• [Data to process]:
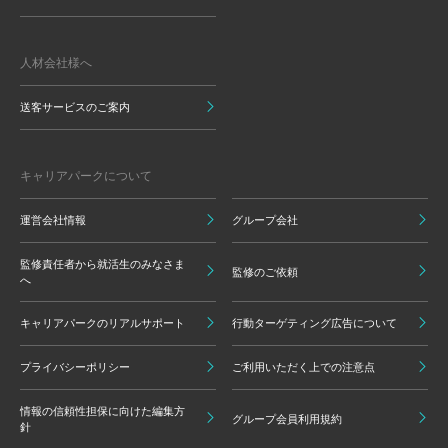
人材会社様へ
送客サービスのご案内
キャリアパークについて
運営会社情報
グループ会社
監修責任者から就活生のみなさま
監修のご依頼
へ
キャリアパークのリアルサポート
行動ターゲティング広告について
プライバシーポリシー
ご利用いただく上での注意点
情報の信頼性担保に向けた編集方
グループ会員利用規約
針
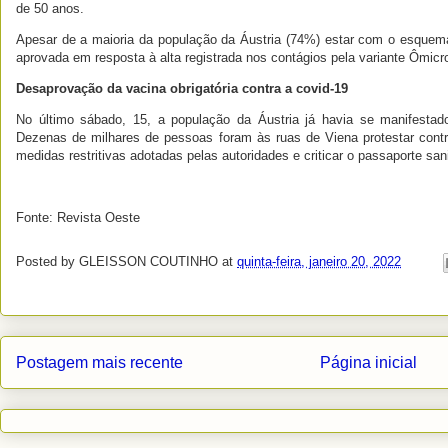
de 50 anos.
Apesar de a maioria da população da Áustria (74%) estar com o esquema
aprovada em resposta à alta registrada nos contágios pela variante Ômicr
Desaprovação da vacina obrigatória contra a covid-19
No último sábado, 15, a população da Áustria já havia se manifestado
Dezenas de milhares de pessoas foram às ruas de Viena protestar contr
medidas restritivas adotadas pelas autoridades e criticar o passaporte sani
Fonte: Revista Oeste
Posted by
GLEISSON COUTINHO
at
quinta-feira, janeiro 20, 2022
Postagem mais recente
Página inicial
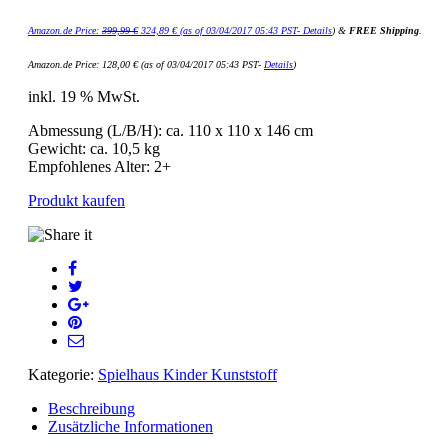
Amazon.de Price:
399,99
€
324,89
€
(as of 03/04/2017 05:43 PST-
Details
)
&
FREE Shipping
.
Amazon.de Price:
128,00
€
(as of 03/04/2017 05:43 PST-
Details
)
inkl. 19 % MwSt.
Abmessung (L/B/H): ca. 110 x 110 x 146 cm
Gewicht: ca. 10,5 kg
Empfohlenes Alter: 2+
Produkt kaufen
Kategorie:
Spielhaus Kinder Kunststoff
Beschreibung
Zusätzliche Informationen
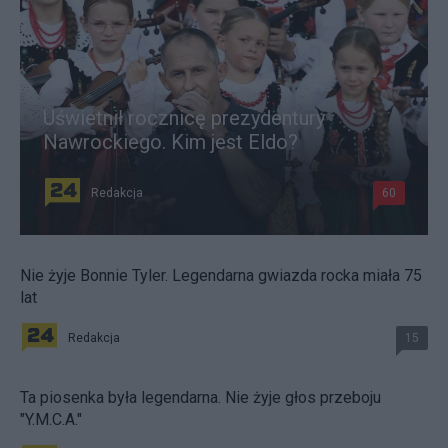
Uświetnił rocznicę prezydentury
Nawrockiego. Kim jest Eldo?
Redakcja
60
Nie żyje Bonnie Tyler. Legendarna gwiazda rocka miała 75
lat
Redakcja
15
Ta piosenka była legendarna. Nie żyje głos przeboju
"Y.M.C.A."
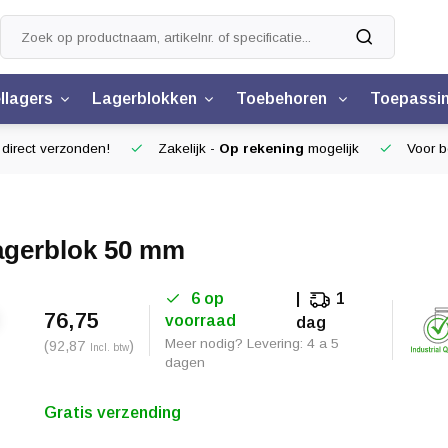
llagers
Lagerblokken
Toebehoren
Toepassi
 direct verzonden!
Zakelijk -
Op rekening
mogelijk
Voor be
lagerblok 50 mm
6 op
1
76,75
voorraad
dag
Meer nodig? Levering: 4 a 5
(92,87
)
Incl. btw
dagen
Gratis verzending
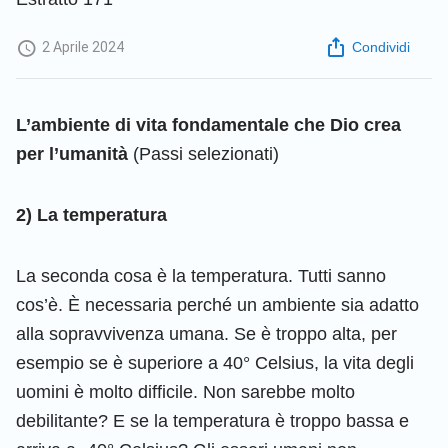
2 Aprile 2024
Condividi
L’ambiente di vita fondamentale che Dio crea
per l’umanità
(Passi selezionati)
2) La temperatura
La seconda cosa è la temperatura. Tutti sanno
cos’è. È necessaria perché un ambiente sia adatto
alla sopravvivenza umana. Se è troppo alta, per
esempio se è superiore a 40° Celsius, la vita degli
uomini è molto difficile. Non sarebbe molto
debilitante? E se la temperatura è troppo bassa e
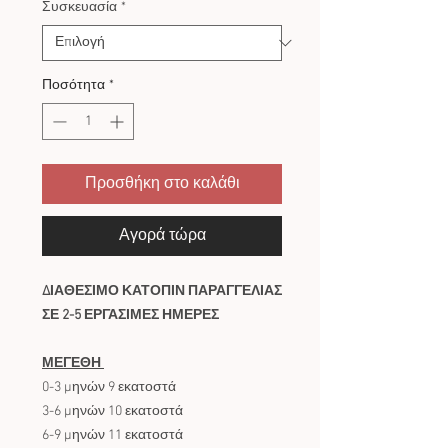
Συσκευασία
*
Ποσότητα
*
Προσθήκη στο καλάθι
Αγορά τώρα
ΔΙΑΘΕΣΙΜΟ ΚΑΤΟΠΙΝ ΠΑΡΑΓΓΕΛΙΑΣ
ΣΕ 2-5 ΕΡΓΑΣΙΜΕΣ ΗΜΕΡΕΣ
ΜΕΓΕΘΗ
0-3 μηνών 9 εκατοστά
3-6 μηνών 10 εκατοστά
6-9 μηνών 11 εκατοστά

• [Requirement]: Pick out each line of the listing above that contains the string "alta". Case counts.

• [Written response]:
aprovada em resposta à alta registrada nos contágios pela variante Ômicr
alla sopravvivenza umana. Se è troppo alta, per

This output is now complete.